TASK INSTRUCTIONS>
Across the entries that follow, tally every line holding the word "pixels" and reply with the count alone.

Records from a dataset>
....................

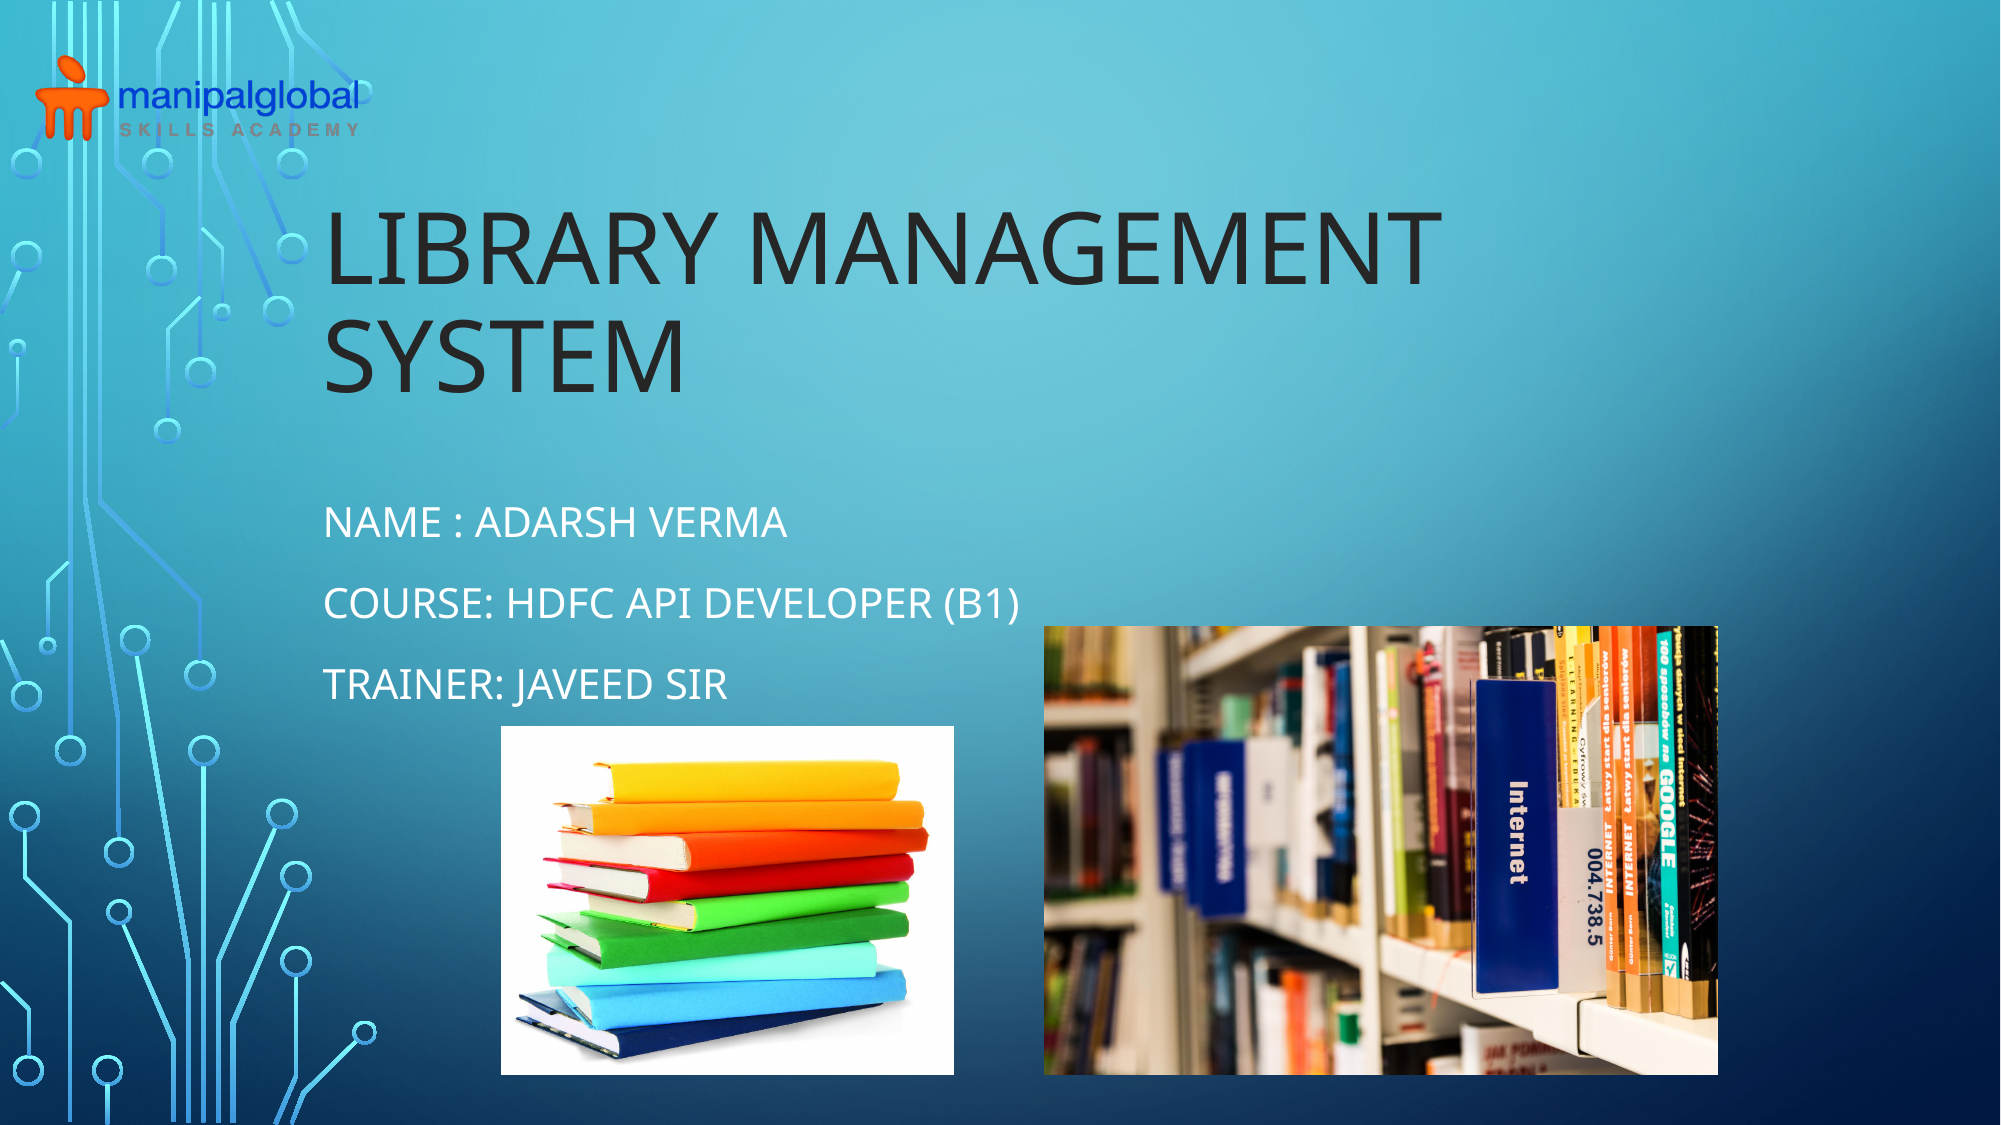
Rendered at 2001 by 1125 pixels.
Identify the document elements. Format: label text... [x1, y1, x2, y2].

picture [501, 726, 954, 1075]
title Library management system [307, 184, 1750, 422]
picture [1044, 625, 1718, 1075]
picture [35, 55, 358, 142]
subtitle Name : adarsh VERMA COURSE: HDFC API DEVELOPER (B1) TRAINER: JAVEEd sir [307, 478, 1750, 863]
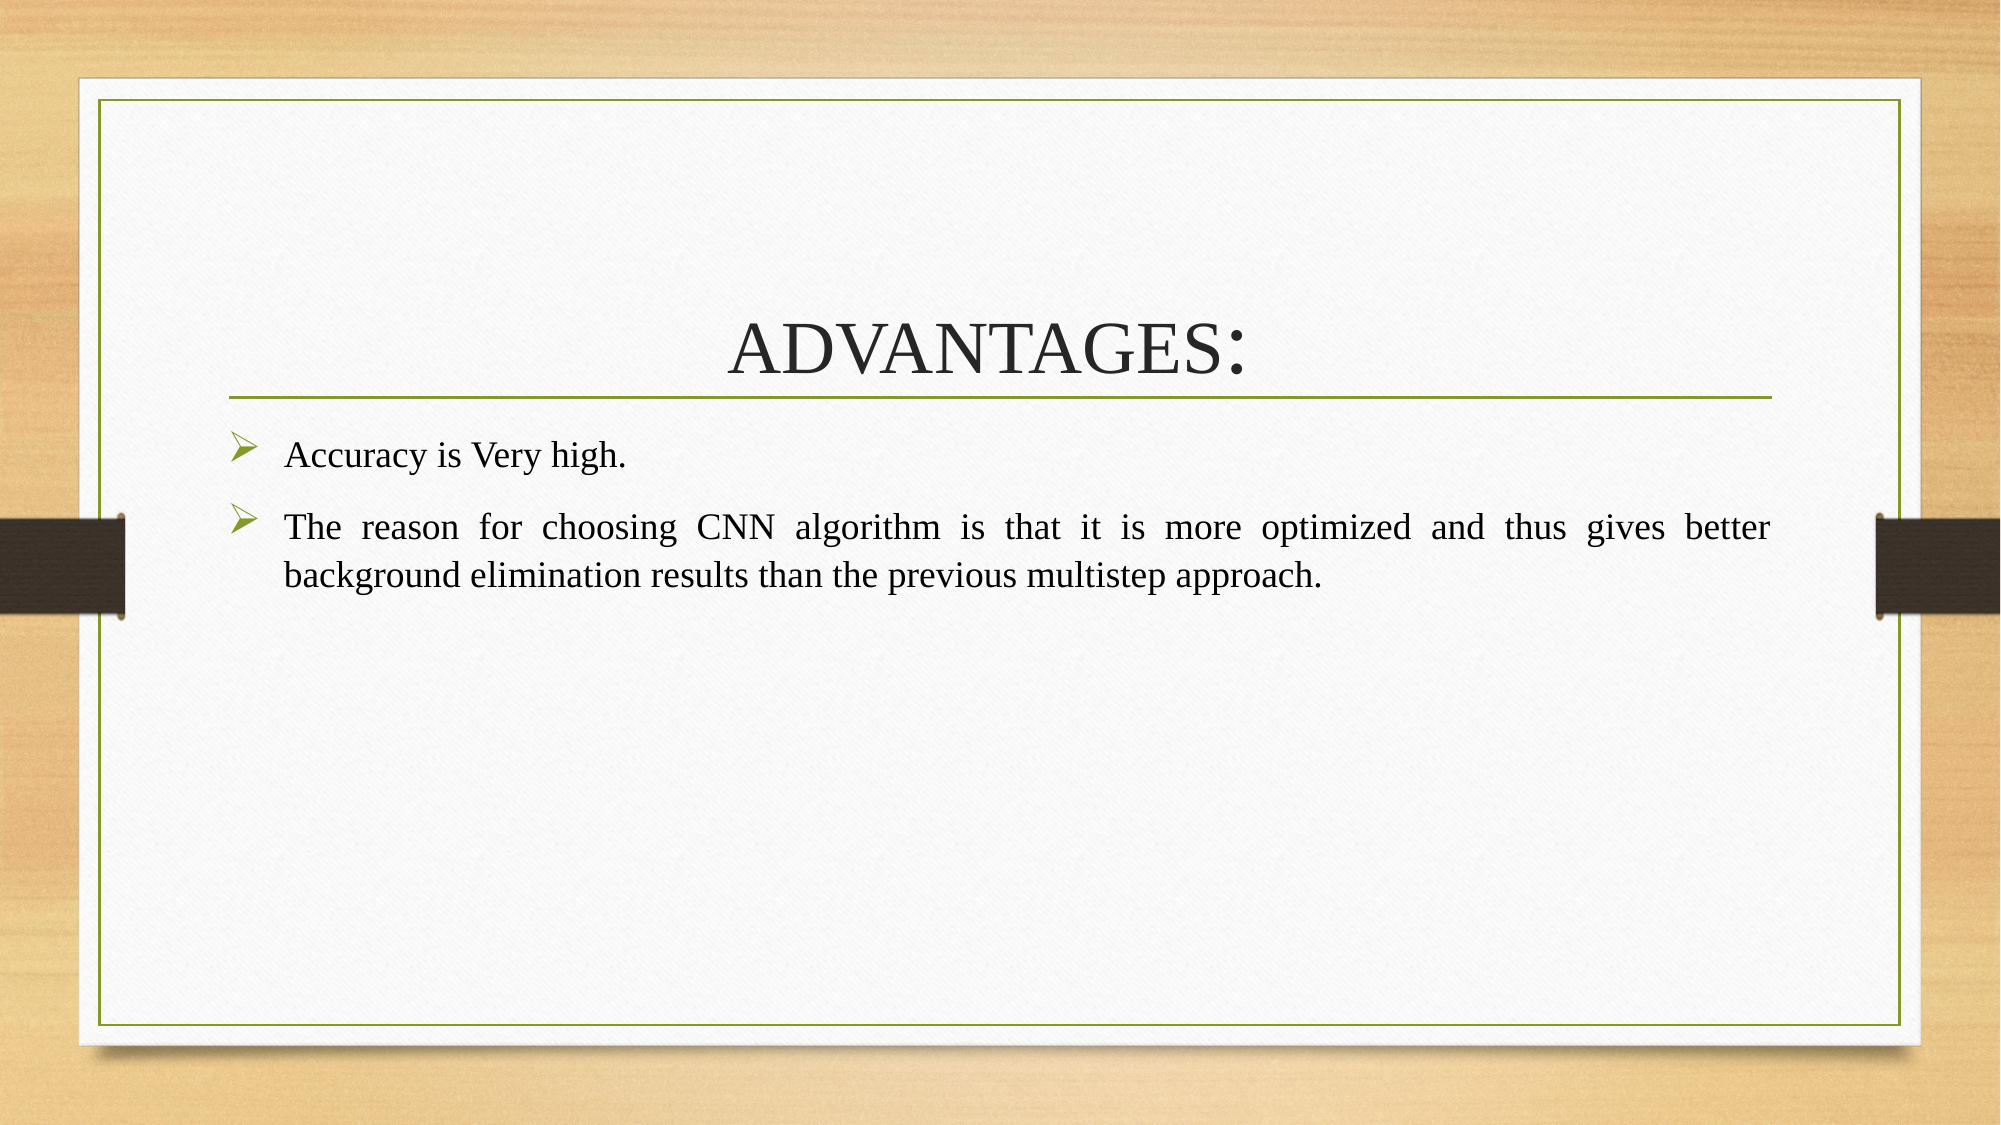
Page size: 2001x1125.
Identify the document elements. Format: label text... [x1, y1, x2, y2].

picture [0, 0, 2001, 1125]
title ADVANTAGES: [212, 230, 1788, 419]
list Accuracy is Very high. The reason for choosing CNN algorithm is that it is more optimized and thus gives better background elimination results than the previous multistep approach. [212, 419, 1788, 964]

....................

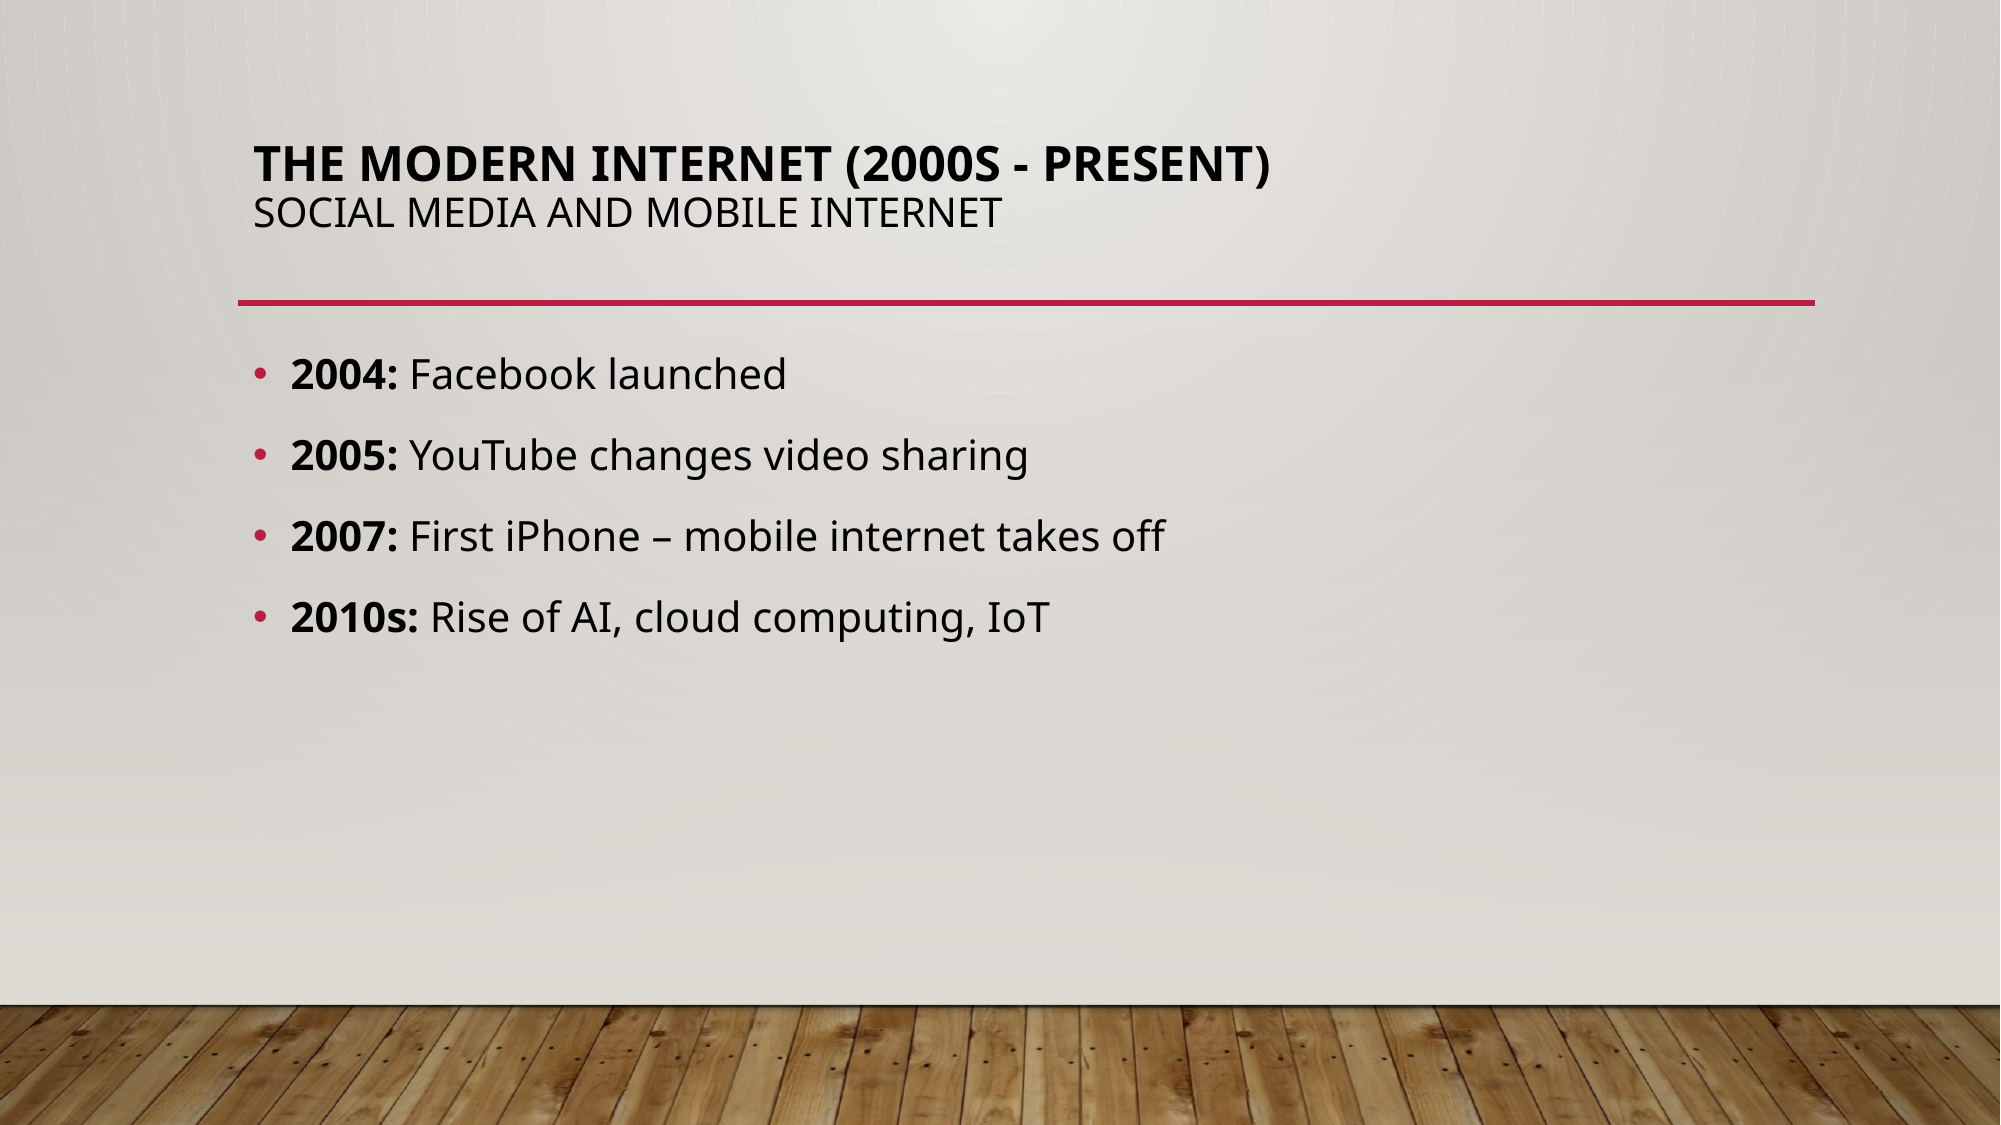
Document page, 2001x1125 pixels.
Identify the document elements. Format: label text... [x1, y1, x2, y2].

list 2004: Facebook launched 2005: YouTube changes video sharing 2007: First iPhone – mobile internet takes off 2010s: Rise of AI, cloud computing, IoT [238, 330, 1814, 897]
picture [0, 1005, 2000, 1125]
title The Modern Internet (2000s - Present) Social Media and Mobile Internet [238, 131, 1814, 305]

....................

SOLUTION>
2